__Goal of the exercise__.
With pictures left out, output exactly the lines of the listing below from the line that has "simplify the experience." to the line that has "demonstrates that you’re", both lines kept.

__Task material__.
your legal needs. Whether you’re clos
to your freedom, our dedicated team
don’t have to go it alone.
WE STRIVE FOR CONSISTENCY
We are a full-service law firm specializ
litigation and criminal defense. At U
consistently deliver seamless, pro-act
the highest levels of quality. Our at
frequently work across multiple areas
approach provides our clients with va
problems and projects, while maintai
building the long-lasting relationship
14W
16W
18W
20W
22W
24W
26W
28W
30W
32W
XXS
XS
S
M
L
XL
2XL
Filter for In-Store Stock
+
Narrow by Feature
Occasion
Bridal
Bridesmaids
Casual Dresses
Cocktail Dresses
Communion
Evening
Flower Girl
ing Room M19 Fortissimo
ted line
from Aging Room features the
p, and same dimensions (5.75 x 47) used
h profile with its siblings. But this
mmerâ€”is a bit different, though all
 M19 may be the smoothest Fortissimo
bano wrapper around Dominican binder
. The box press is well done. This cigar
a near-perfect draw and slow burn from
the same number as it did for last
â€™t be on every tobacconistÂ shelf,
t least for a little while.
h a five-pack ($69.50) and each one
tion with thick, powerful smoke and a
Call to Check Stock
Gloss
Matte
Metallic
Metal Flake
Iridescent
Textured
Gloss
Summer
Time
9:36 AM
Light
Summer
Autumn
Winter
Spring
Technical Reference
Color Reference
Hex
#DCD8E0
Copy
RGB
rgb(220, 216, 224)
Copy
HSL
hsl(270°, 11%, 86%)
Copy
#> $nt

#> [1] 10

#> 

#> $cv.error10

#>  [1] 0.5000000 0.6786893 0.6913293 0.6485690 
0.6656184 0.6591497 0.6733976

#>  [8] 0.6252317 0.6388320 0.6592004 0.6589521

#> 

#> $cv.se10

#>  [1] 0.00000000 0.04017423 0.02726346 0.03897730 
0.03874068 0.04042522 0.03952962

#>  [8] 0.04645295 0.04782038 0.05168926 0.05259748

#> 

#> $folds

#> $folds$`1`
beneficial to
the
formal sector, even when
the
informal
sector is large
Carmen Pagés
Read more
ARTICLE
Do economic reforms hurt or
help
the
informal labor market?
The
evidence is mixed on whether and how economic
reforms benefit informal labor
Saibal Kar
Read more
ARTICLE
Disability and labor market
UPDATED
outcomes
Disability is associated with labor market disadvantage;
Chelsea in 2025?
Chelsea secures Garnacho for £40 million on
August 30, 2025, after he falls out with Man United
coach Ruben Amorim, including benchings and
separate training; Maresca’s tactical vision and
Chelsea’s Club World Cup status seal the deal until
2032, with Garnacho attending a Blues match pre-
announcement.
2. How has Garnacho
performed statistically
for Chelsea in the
--
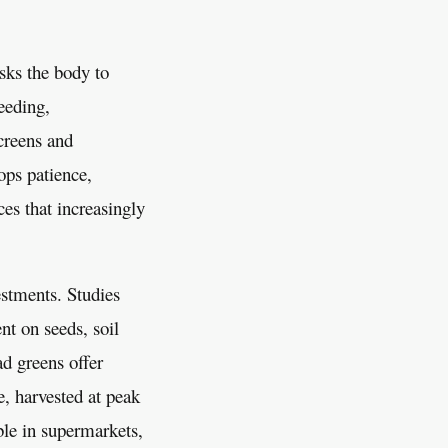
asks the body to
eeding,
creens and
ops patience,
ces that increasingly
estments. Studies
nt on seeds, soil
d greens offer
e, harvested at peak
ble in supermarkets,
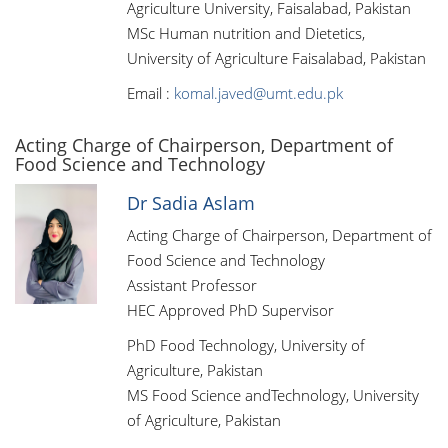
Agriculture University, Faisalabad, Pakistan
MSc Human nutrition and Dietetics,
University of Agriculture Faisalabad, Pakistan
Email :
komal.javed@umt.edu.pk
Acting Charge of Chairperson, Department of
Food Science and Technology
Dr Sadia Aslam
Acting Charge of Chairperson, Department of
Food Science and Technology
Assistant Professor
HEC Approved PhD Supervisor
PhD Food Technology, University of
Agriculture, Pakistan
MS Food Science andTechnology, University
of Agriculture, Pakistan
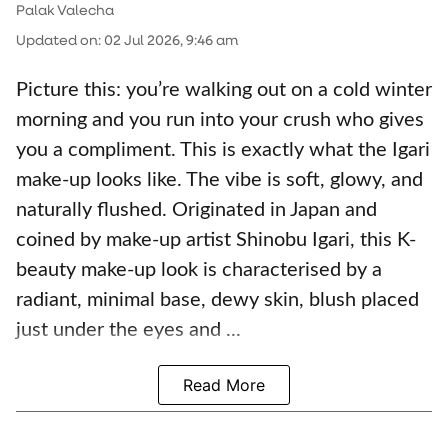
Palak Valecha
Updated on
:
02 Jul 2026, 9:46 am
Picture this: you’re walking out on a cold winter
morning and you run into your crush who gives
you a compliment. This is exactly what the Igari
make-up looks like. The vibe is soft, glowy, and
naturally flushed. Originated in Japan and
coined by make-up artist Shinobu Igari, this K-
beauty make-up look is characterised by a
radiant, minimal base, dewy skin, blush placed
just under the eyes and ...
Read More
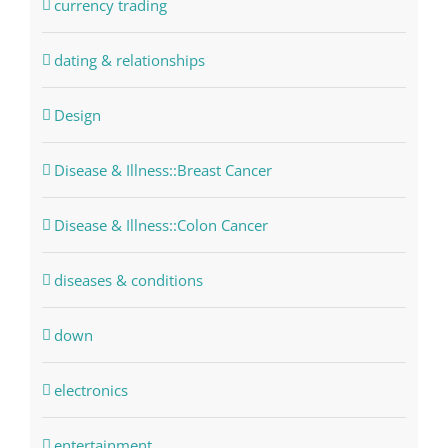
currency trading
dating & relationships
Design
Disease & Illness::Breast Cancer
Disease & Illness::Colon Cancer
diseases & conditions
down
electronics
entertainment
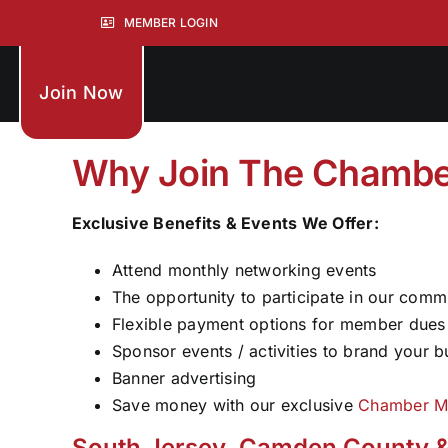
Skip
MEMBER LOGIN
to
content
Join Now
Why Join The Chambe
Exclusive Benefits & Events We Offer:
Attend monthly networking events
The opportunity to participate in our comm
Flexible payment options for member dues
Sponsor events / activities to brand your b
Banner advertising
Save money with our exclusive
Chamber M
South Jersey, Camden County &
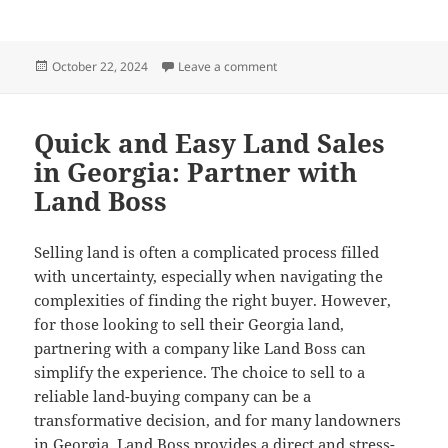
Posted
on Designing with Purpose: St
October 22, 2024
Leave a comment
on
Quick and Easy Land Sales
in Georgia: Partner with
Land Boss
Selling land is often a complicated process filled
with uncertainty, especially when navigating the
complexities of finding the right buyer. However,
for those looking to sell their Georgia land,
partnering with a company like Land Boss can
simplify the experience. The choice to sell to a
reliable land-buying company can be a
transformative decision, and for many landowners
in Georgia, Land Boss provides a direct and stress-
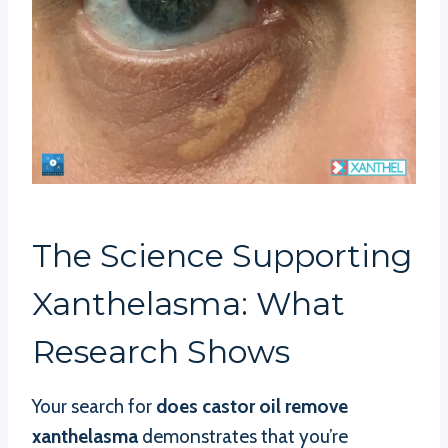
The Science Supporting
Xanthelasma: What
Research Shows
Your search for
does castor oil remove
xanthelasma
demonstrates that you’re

__Response to the exercise__.
simplify the experience. The choice to sell to a
reliable land-buying company can be a
transformative decision, and for many landowners
in Georgia, Land Boss provides a direct and stress-
The Science Supporting
Xanthelasma: What
Research Shows
Your search for
does castor oil remove
xanthelasma
demonstrates that you’re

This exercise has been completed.